Cohabitation between humans and dogs has existed for thousands of years. However, for better and worse, over the last century the nature of the relationship has changed significantly. Dogs are no longer just a means to an end for securing food, herding and protecting livestock, and protecting home and hearth. For many of us, they have become family members. The upside is that a dog is one of the few things that you can pour a little love into once in a while and harvest back an endless stream of unconditional love. The down side is that as well-meaning as we might be, many of the signals we now send our dogs confuse them as to who should be the teacher and who should be the student and without this stability they often unnecessarily develop behaviors that range from the annoyance of unruly behavior to becoming actual safety liabilities. Expectant dog owning parents should keep in mind that over the last few decades many of the breeding protocols that lead to a physically and mentally balanced dog have become the exception rather than the rule. Also, training methodologies have changed such that many dog trainers now erroneously believe and so advise their clients that even the slightest discipline will make a dog’s behavior worse and so they recommend all-positive, all the time training. This in spite of the irrefutable evidence provided by every parenting dog, wolf, ape or human that the skills to survive and thrive in the real world come through both positive and negative. The end result of these poor breeding and training practices is that many expectant parents find themselves with a dog with characteristics that can impact the equilibrium of the household from a child’s safety. Some of these situations can be resolved by switching to a more realistic training model while others where the dog’s temperament has been more seriously impacted by breeding and training conventions can create anxiety and concern in the expectant parent.

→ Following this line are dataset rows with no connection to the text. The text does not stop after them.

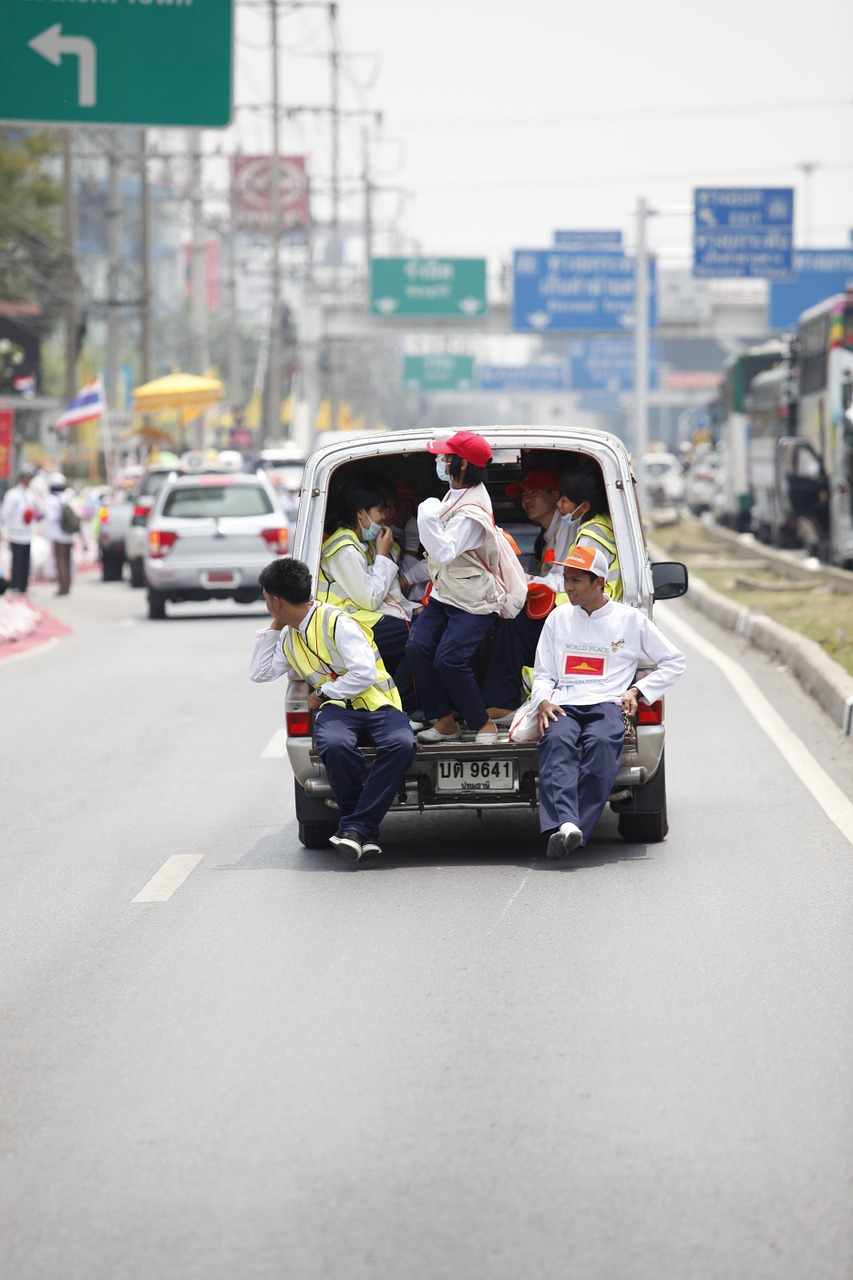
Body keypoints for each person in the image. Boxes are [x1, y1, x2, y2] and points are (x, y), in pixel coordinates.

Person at [250, 557, 416, 863]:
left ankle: (354, 827)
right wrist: (277, 623)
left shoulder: (337, 621)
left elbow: (364, 673)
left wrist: (323, 692)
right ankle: (360, 830)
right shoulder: (289, 636)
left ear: (275, 600)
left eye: (266, 600)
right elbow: (260, 672)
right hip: (338, 712)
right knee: (336, 747)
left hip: (378, 704)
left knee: (402, 745)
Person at [531, 544, 685, 858]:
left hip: (607, 705)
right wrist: (543, 701)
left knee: (602, 746)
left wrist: (637, 692)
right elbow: (544, 672)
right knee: (556, 743)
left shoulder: (630, 620)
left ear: (599, 582)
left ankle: (570, 827)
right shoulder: (558, 618)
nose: (568, 587)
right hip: (565, 702)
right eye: (566, 579)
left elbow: (674, 661)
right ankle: (569, 824)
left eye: (576, 581)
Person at [406, 430, 521, 745]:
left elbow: (443, 550)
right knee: (418, 646)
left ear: (463, 465)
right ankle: (443, 721)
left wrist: (426, 515)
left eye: (447, 457)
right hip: (447, 593)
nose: (442, 461)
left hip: (474, 600)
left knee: (449, 659)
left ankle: (482, 724)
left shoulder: (473, 512)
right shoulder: (456, 490)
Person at [481, 468, 573, 720]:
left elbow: (565, 580)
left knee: (513, 628)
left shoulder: (567, 528)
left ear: (555, 496)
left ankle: (502, 702)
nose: (526, 500)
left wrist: (522, 581)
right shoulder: (546, 536)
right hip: (553, 609)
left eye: (534, 493)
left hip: (568, 614)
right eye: (523, 494)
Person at [318, 478, 417, 710]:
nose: (384, 516)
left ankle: (405, 705)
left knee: (423, 633)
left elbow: (388, 593)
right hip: (345, 626)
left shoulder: (363, 543)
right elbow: (370, 598)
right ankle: (399, 707)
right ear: (361, 514)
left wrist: (414, 608)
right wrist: (382, 556)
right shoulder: (344, 550)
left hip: (363, 620)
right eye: (380, 510)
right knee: (416, 639)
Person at [557, 459, 622, 601]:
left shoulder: (590, 538)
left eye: (564, 500)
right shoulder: (603, 523)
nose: (558, 504)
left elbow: (580, 586)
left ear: (585, 507)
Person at [0, 463, 42, 595]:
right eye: (27, 478)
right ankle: (16, 585)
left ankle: (23, 585)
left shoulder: (30, 494)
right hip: (15, 533)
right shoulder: (13, 494)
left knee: (26, 559)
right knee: (17, 560)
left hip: (27, 533)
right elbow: (5, 513)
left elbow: (37, 509)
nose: (28, 481)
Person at [44, 472, 78, 596]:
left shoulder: (51, 499)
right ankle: (67, 585)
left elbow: (51, 517)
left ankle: (63, 587)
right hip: (69, 534)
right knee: (67, 560)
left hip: (58, 534)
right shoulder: (69, 496)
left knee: (60, 561)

Early Intervention Whether for the Unruly or the Uncomfortable Dog

Armed with fact rather then myth expectant parents can assess where and why their dog might need their assistance and how either through their own efforts or along with a professional’s develop a strategy that balances their dog’s needs with their baby’s safety. I have found in the countless assessments I have done for expectant parents that every household can benefit by learning more on how their dog sees the world and makes connections that lead to joy and anxiety. Sometimes it is as simple as learning how to teach baby friendly obedience such as ‘Stay on Your Mat’ or a proper heel and recall so that opportunities to properly exercise their dog and thereby relive its stress can be taken advantage of more often once the baby has arrived. In other situations we discovered that due to circumstances beyond the control of its owners, typically the result of breeding or early socialization, the dog had some yellow or red flag characteristics. In some situations these were addressable, in others they were not. Unfortunately other then the traditional mythical advice outlined above there is in prenatal education very little practical advice for dog owning expectant parents. Never the less, forewarned is forearmed and consideration as to how a dog and a baby might affect each other should become as an important part of prenatal preparation experience as learning the safest of car seats, cribs, strollers and any other factor that might impact an infant’s well being.